▸ What the exercise asks:
Look through the entries that follow and return each line that has the string "down".

Segment Start: Information shown

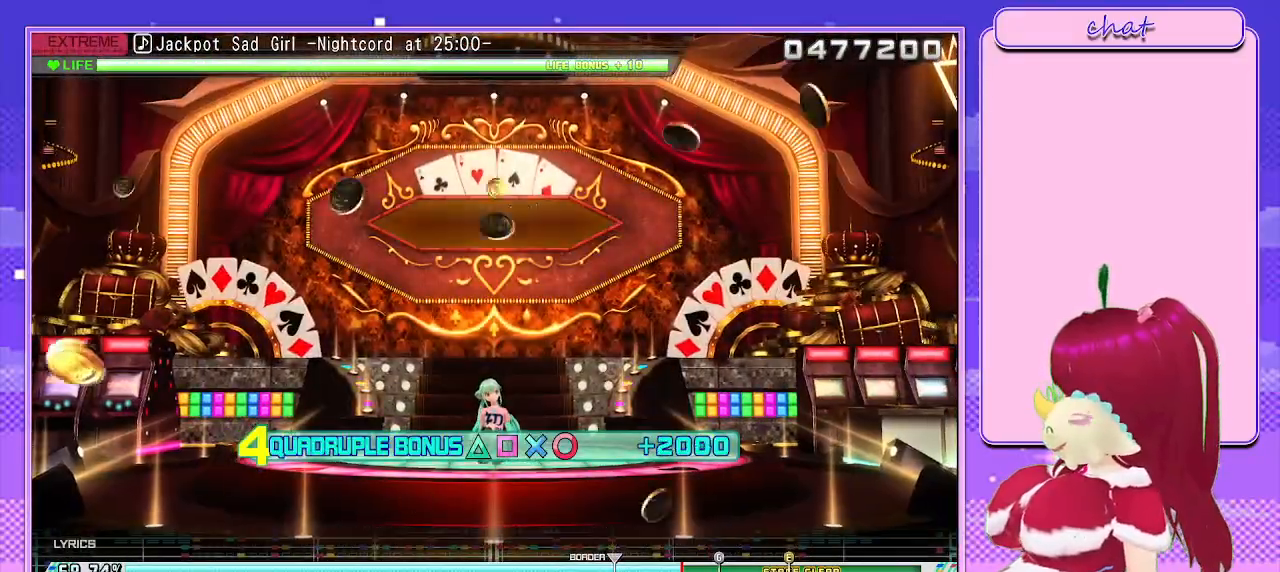
{"buttons": ["R2"], "left_stick": "center", "right_stick": "center", "events": []}
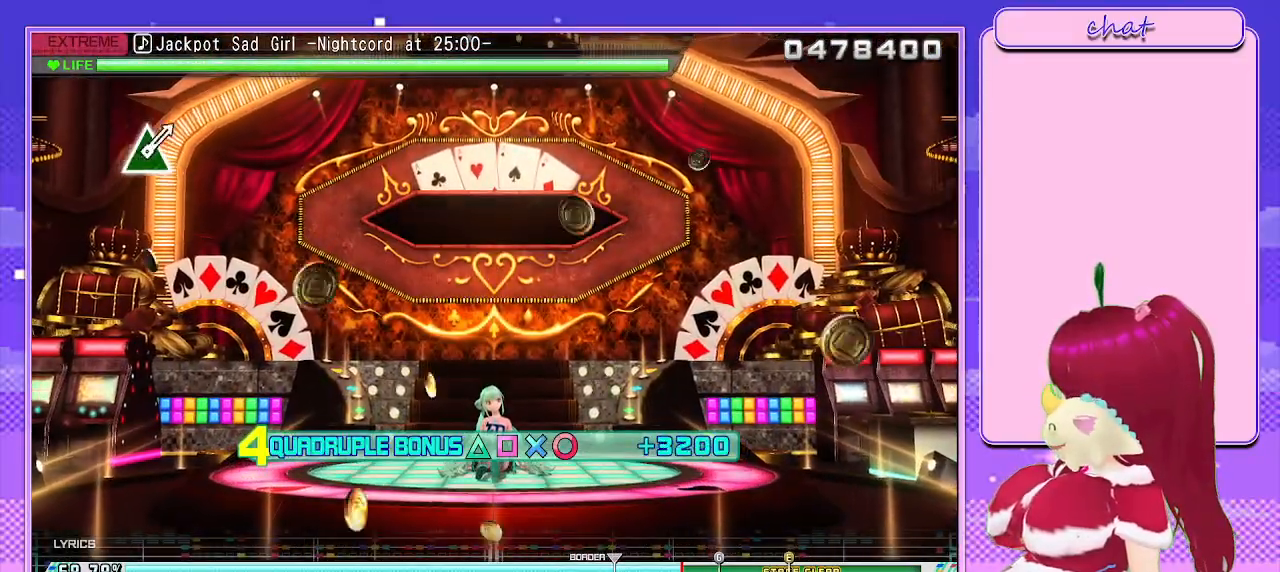
{"buttons": ["R2"], "left_stick": "center", "right_stick": "center", "events": []}
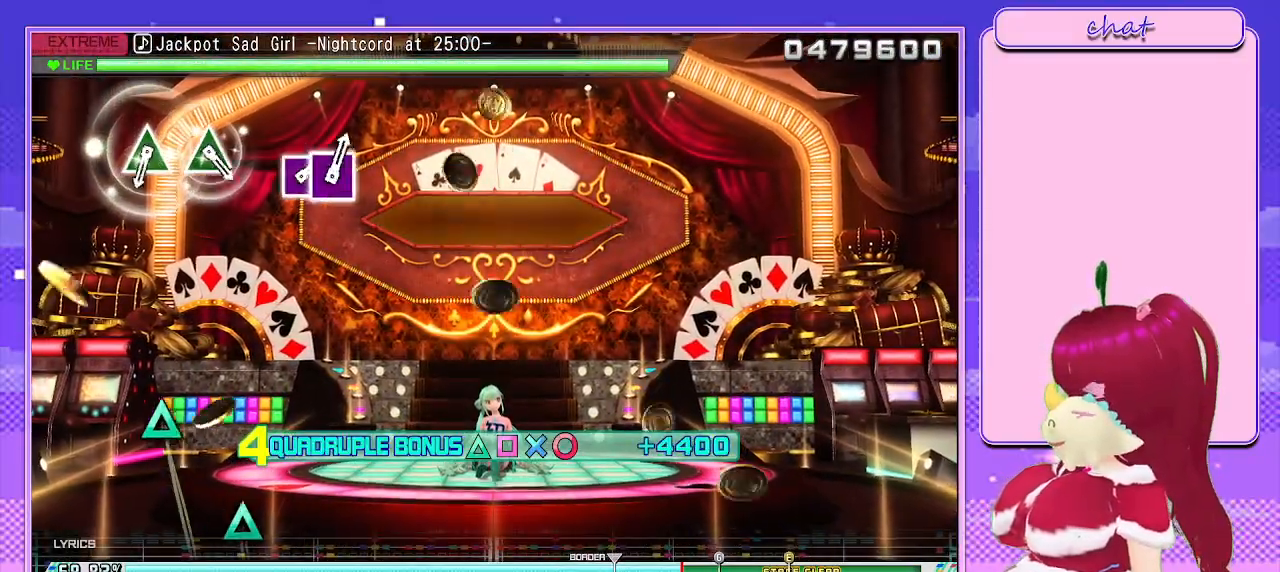
{"buttons": ["R2"], "left_stick": "center", "right_stick": "center", "events": []}
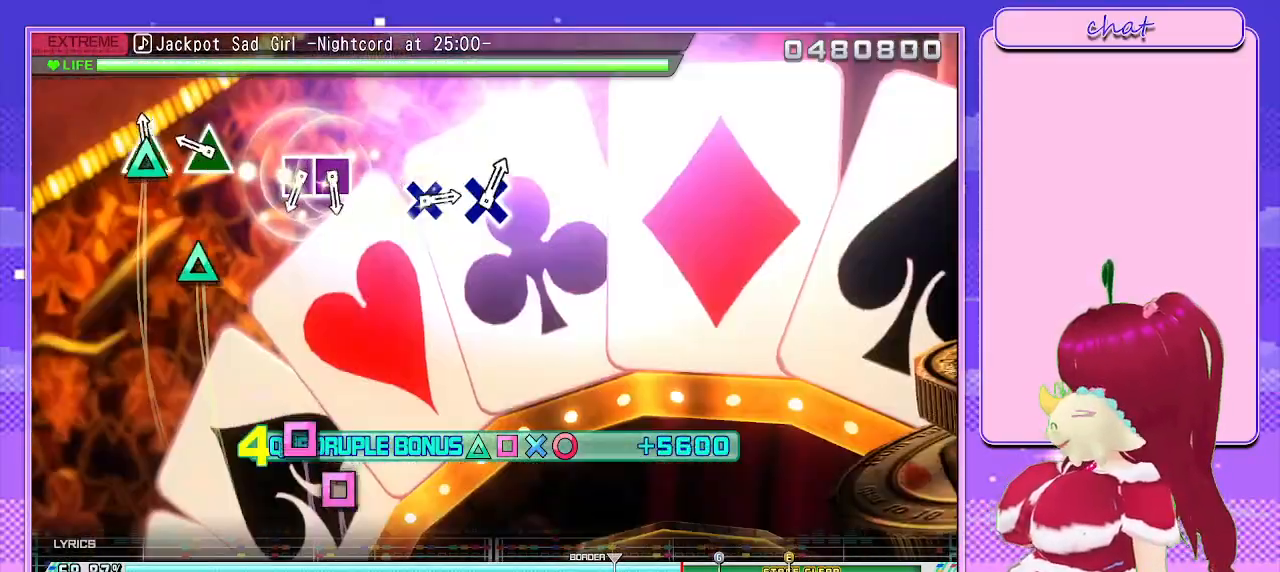
{"buttons": ["R2"], "left_stick": "center", "right_stick": "center", "events": [[17, "TRIANGLE", "down"], [133, "TRIANGLE", "up"], [267, "TRIANGLE", "down"], [367, "TRIANGLE", "up"]]}
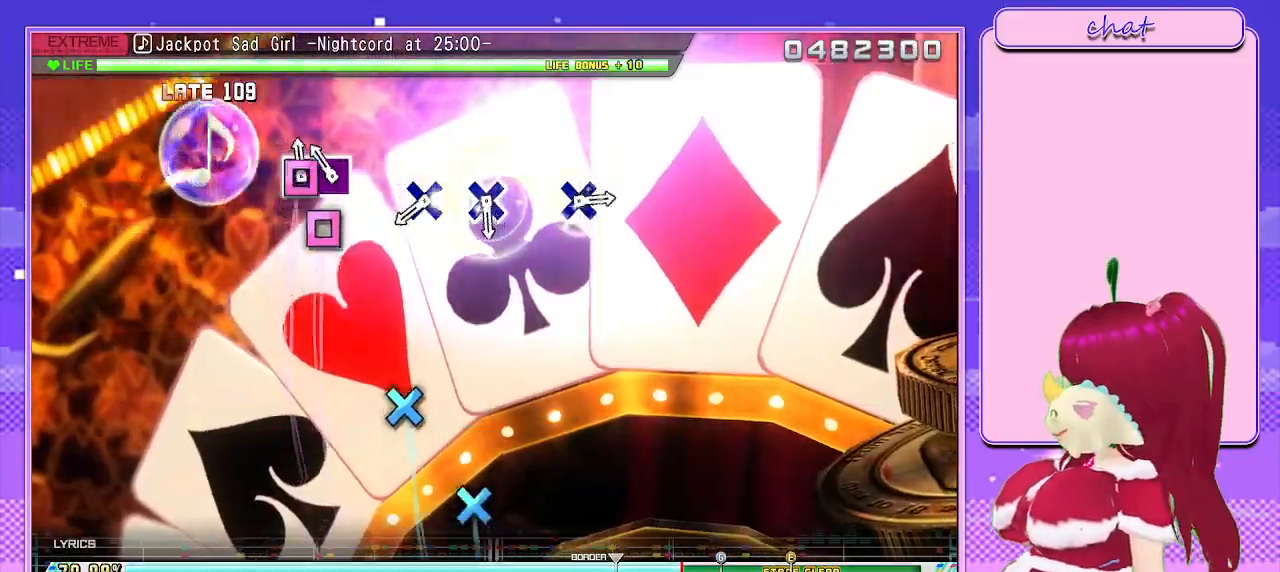
{"buttons": [], "left_stick": "center", "right_stick": "center", "events": [[17, "SQUARE", "down"], [100, "DPAD_LEFT", "down"], [150, "SQUARE", "up"], [200, "R2", "up"], [217, "DPAD_LEFT", "up"], [367, "CROSS", "down"], [483, "CROSS", "up"]]}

Segment End: Information shown

▸ Written solution:
{"buttons": ["R2"], "left_stick": "center", "right_stick": "center", "events": [[17, "TRIANGLE", "down"], [133, "TRIANGLE", "up"], [267, "TRIANGLE", "down"], [367, "TRIANGLE", "up"]]}
{"buttons": [], "left_stick": "center", "right_stick": "center", "events": [[17, "SQUARE", "down"], [100, "DPAD_LEFT", "down"], [150, "SQUARE", "up"], [200, "R2", "up"], [217, "DPAD_LEFT", "up"], [367, "CROSS", "down"], [483, "CROSS", "up"]]}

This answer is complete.